Com a suspensão das visitas e para esclarecer sobre novos procedimentos, o Departamento Penitenciário de Minas Gerais também tem emitido comunicados periódicos via WhatsApp para familiares que se cadastram, por meio do "Depen Comunica". Notícias sobre o sistema prisional são disponibilizadas diariamente também pelos canais oficiais da Sejusp e do Depen-MG.

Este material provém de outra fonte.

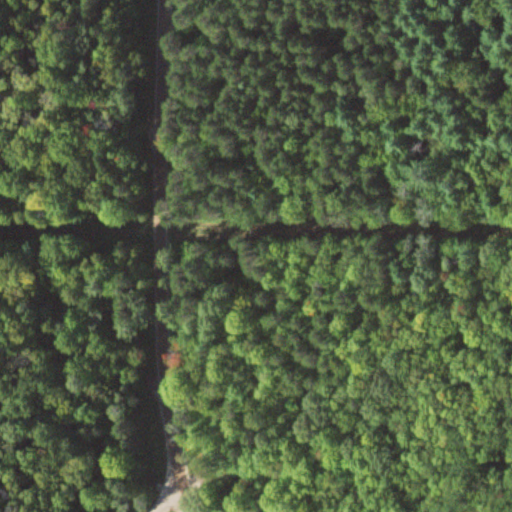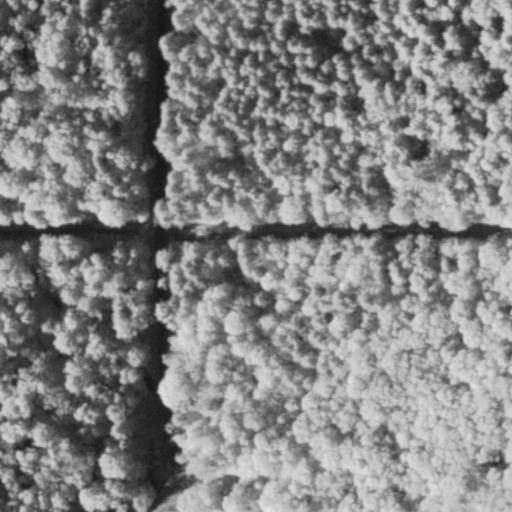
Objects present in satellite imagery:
road: (167, 257)
road: (168, 498)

Com relação às transferências, esclarecemos que o Depen-MG adotou um modelo pioneiro no país de circulação restrita de detentos no período de pandemia, classificado como referência pelo Ministério da Justiça e Segurança Pública. Para evitar a contaminação por novos presos, foram criadas 30 unidades de referência, distribuídas em todo o território mineiro, que funcionam como centros de triagem e portas de entrada para novos custodiados do sistema prisional. Todas as pessoas presas em Minas Gerais estão sendo encaminhadas para uma unidade específica em cada região e ficam, pelo menos, 15 dias, em quarentena e observação, evitando possível contágio caso fossem encaminhadas de imediato para outras unidades. Após a observação e atestada a sua saúde, são encaminhadas para as demais unidades prisionais do Estado".